Su almak için sıraya giren sakinlerin ve kuraklıktan çatlamış topraklara sahip barajların fotoğrafları haber sitelerinde paylaşılmıştı. Şehrin acil durum planı altında, 200 su merkezinden kişi başına günde en fazla iki dakikalık bir duş alınmasını sağlayacak suyun toplanması istenmişti.
Bunun üzerinden ise neredeyse bir buçuk yıl geçti. Peki Cape Town’da neler oldu?
Güney Afrika’nın başkenti olan Cape Town’da su temini hala zayıf durumda bulunuyor. Yaşanabilecek olan bu büyük felaketten nasıl kurtulabildiği ise aldıkları su koruma ve verimlilik önlemleri, kaynakların akıllıca kullanılması ve Tabiat Ana’nın bir miktar yardımıyla açıklanabilir. Bu olay ise küresel ısınmayla gelen risklere karşı şehirler için umut verici bir örnek teşkil ediyor. Her şeye rağmen Cape Town için esnek ve sürdürülebilir bir su temin sisteminin kurulmasında yaşanan ciddi zorluklar devam ediyor.
90 Kritik Gün!
Sıfırıncı günün geri sayımı tam olarak 90 gündü. Şubat 2018’de, ulusal hükûmetin bölgedeki su tahliyesini bastırması ve daha fazla kent sakinine su ulaştırması için bölgede büyük bir seferberlik oluşturuldu. O ay çiftçiler, tarımsal amaçlı depolanan ilave suları şehre yönlendirmeyi kabul etti. Bununla birlikte, kentin koruma çabaları önemli ve daha dikkat çekici oldu. Cape Town hükûmeti, su tarifelerini artırdı ve ağır kullanıcılara yasaklar uyguladı. Yüzme havuzları, çimenler ve benzeri zorunlu olmayan kullanımlar için belediye sularının kullanılması yasaklandı. Yerel yönetim ise belediye su tüketiminin yaklaşık yüzde 10’unu düşürecek yeni bir su basıncı sistemini uygulamaya koydu.
Çarpıcı bir etki ortaya çıktı! Cape Town’un belediye su kullanım seviyeleri, tarihi boyunca görülmedik seviyelerde seyretti. Şehrin istatistiklerine göre, kuraklığın erken aşamalarında istikrarlı ancak yavaş bir düşüş yaşandı. Konutsal tüketimde ise %30’luk bir düşüş görüldü.
Alışkanlıklar Değişti!
——
* Görev 1 *
Canlılarla ilgili kayıtlardaki bütün satırları boş satırları atlayarak numaralı bir liste olarak yazın. Resimleri cevaba koymayın.
Metin ile kayıtlar ayrı kaynaklardan alınmıştır.

* Kayıtlı bilgiler *
——
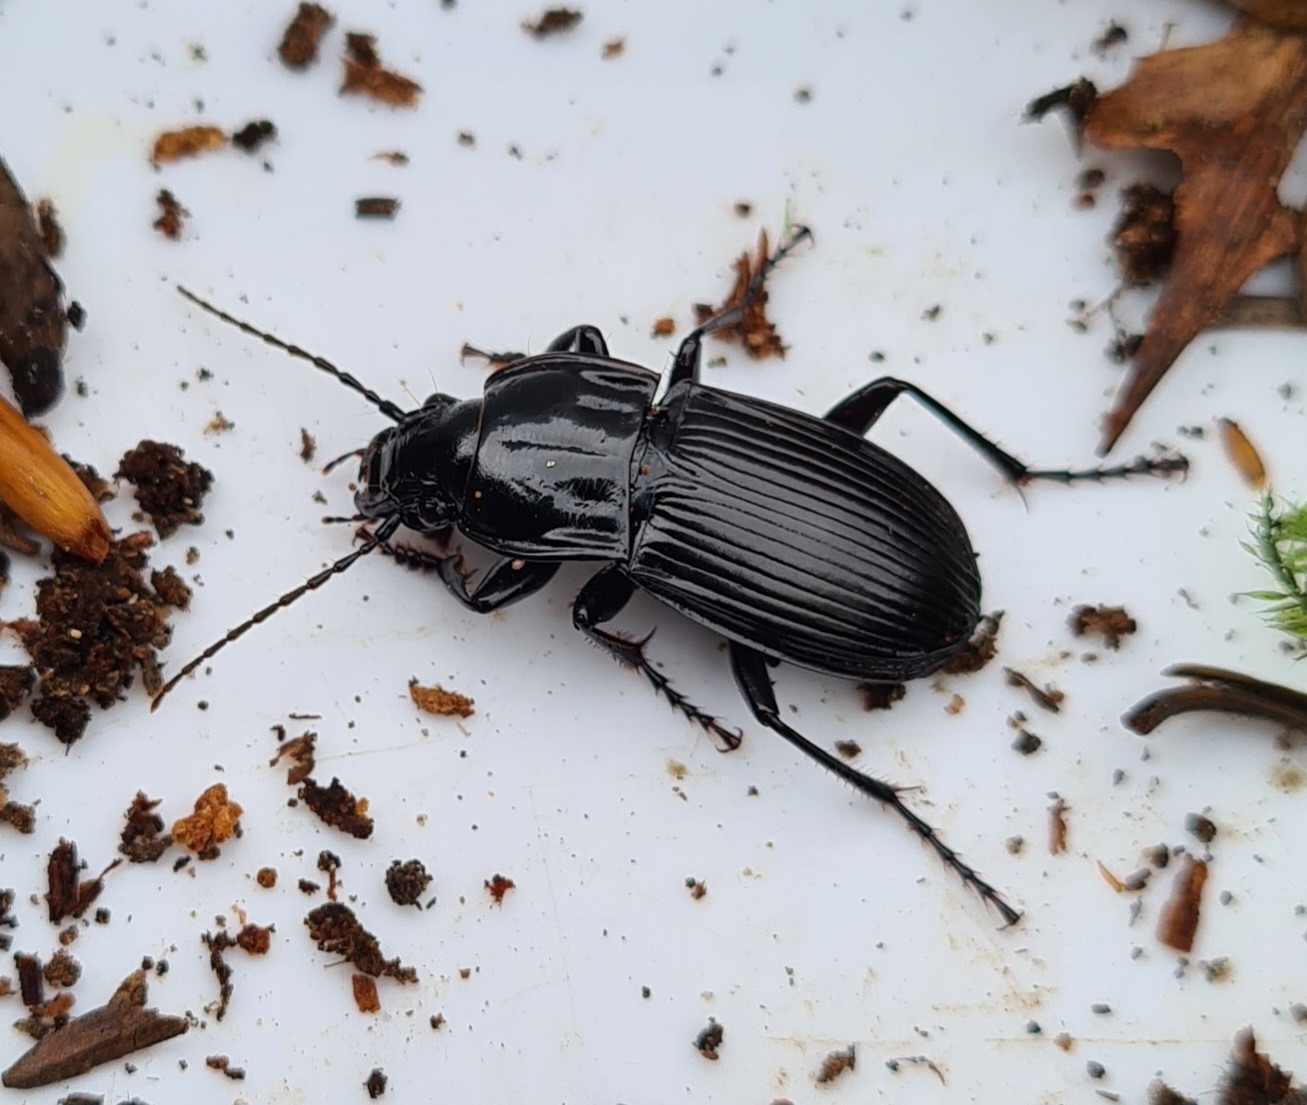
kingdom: Animalia
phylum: Arthropoda
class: Insecta
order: Coleoptera
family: Carabidae
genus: Abax
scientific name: Abax parallelepipedus
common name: Bred muldløber
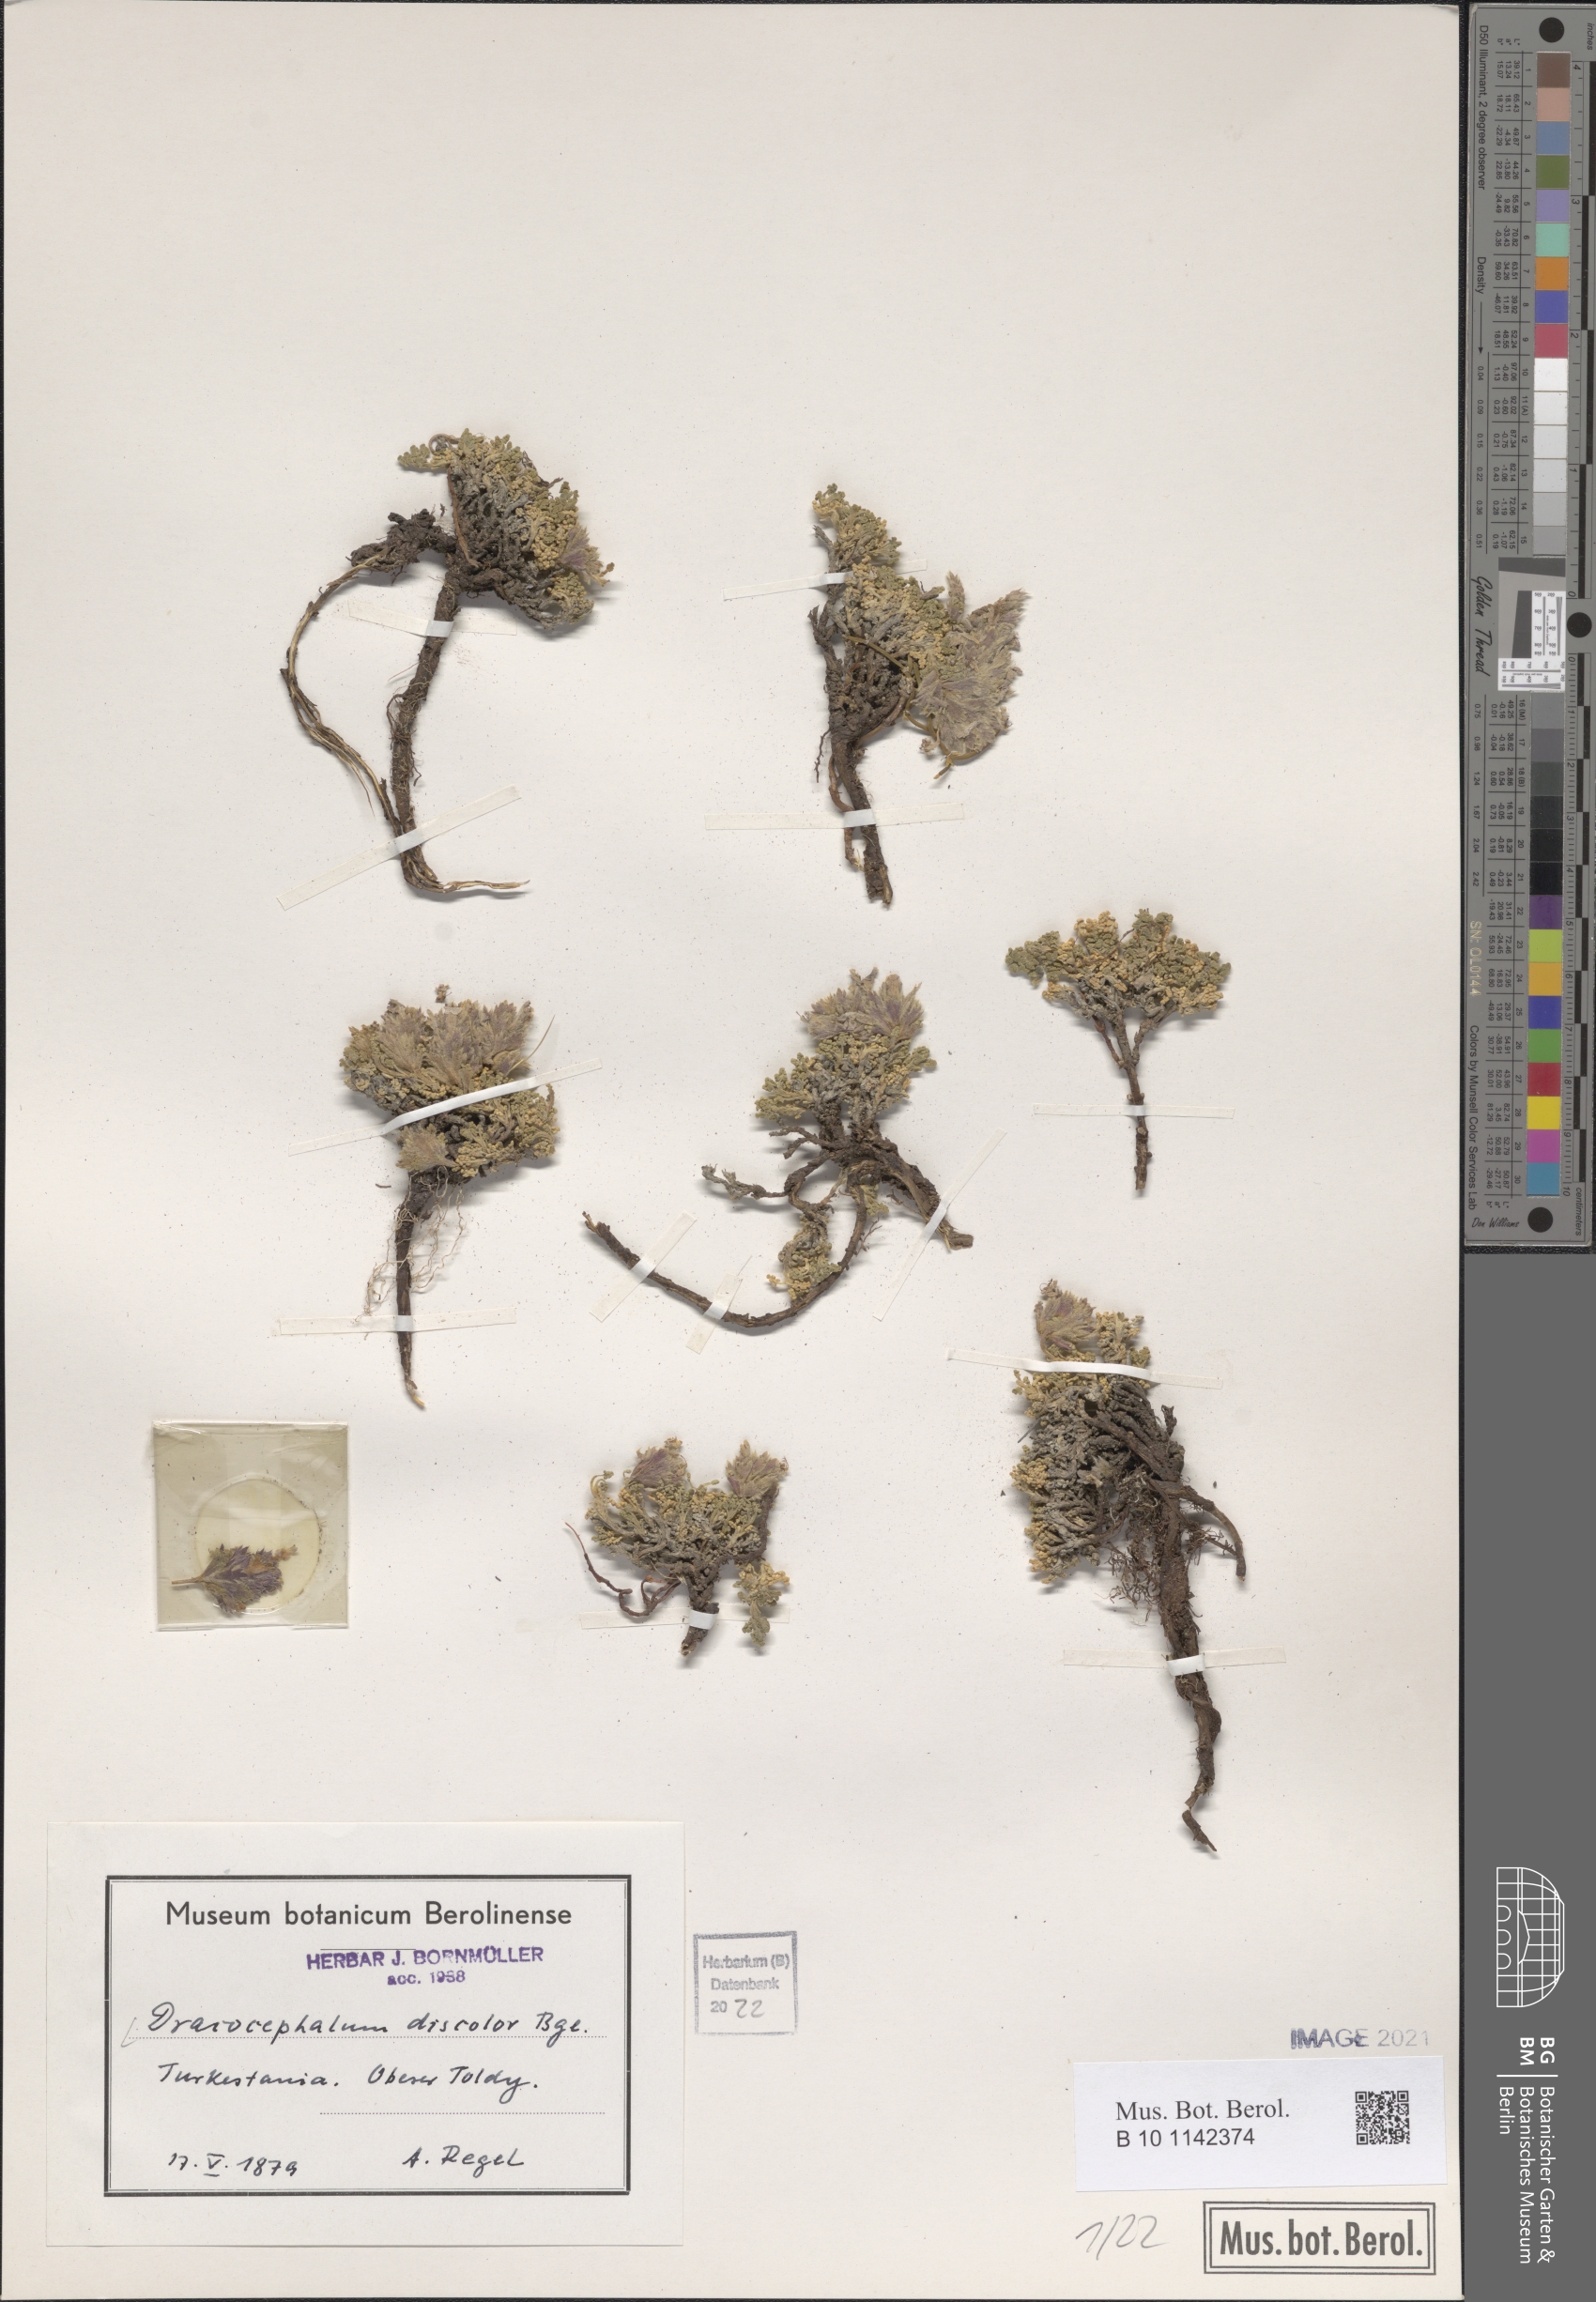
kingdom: Plantae
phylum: Tracheophyta
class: Magnoliopsida
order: Lamiales
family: Lamiaceae
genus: Dracocephalum
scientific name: Dracocephalum discolor
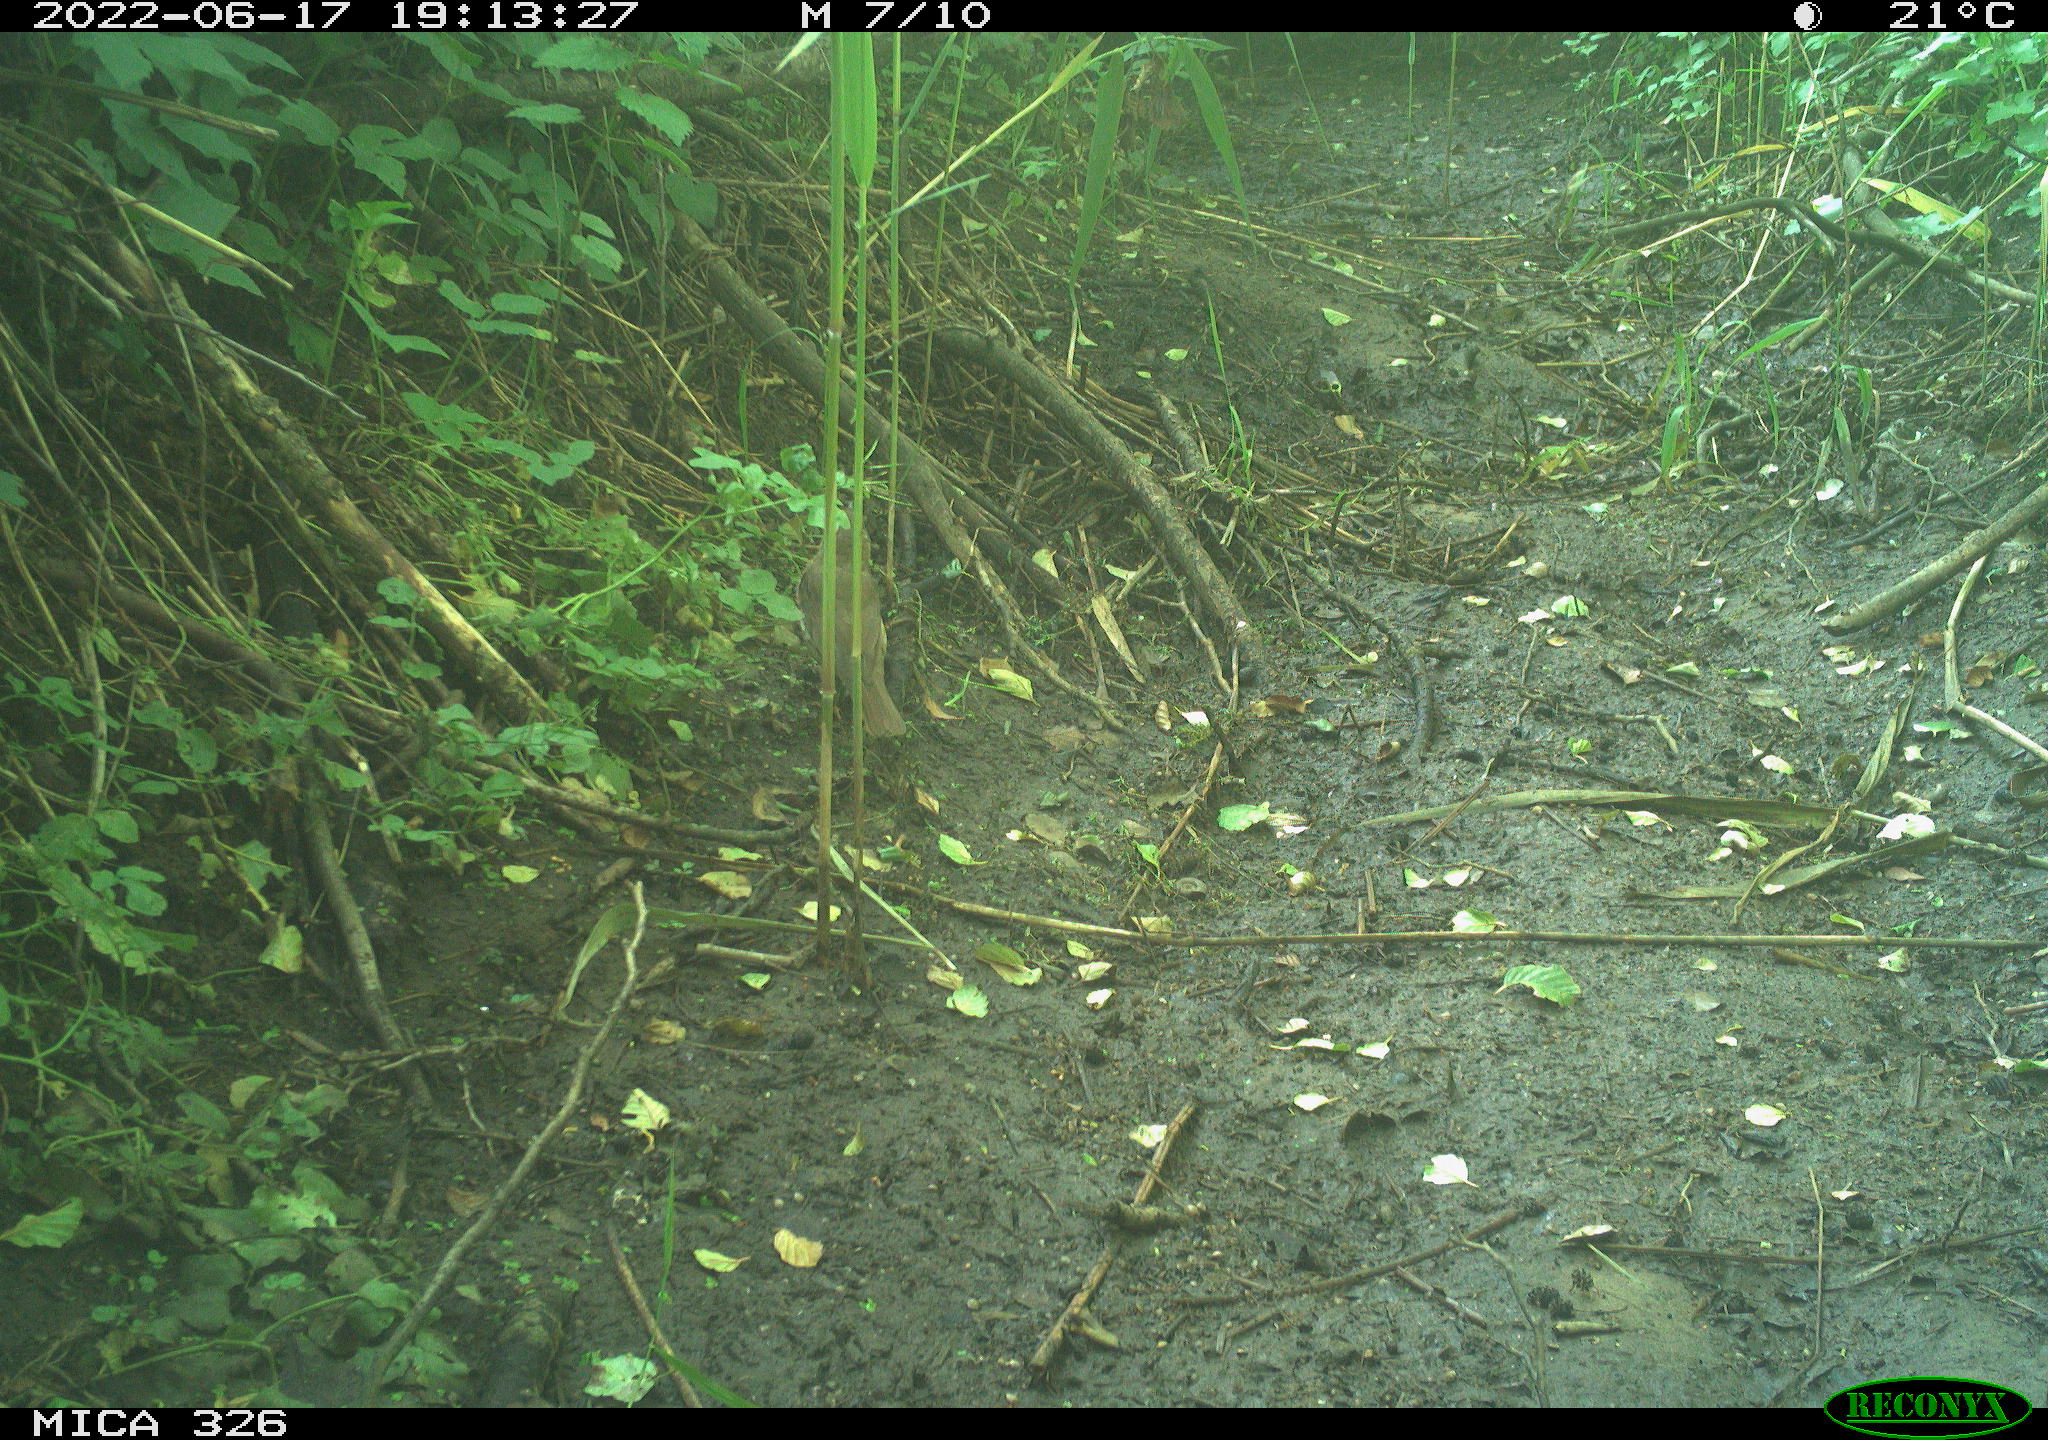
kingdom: Animalia
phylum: Chordata
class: Aves
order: Passeriformes
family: Turdidae
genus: Turdus
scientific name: Turdus
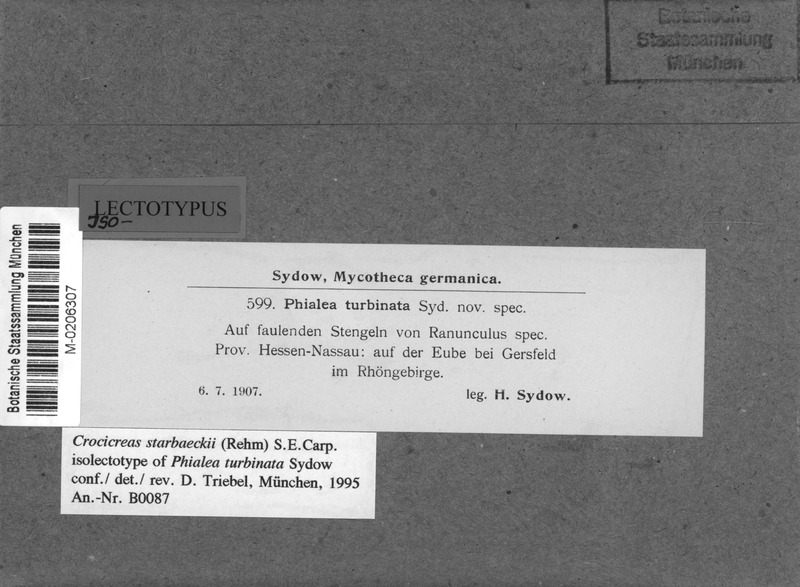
——
* Görev 2 *
Cape Town'daki su sorunuyla ilgili metne göre, yerel yönetimin uygulamaya koyduğu yeni su basıncı sistemi belediye su tüketimini yaklaşık ne kadar düşürecekti?

* Doğru sonuç 1 *
1. kingdom: Animalia
2. phylum: Arthropoda
3. class: Insecta
4. order: Coleoptera
5. family: Carabidae
6. genus: Abax
7. scientific name: Abax parallelepipedus
8. common name: Bred muldløber
9. kingdom: Plantae
10. phylum: Tracheophyta
11. class: Magnoliopsida
12. order: Lamiales
13. family: Lamiaceae
14. genus: Dracocephalum
15. scientific name: Dracocephalum discolor
16. kingdom: Animalia
17. phylum: Chordata
18. class: Aves
19. order: Passeriformes
20. family: Turdidae
21. genus: Turdus
22. scientific name: Turdus

* Doğru sonuç 2 *
Yaklaşık yüzde 10.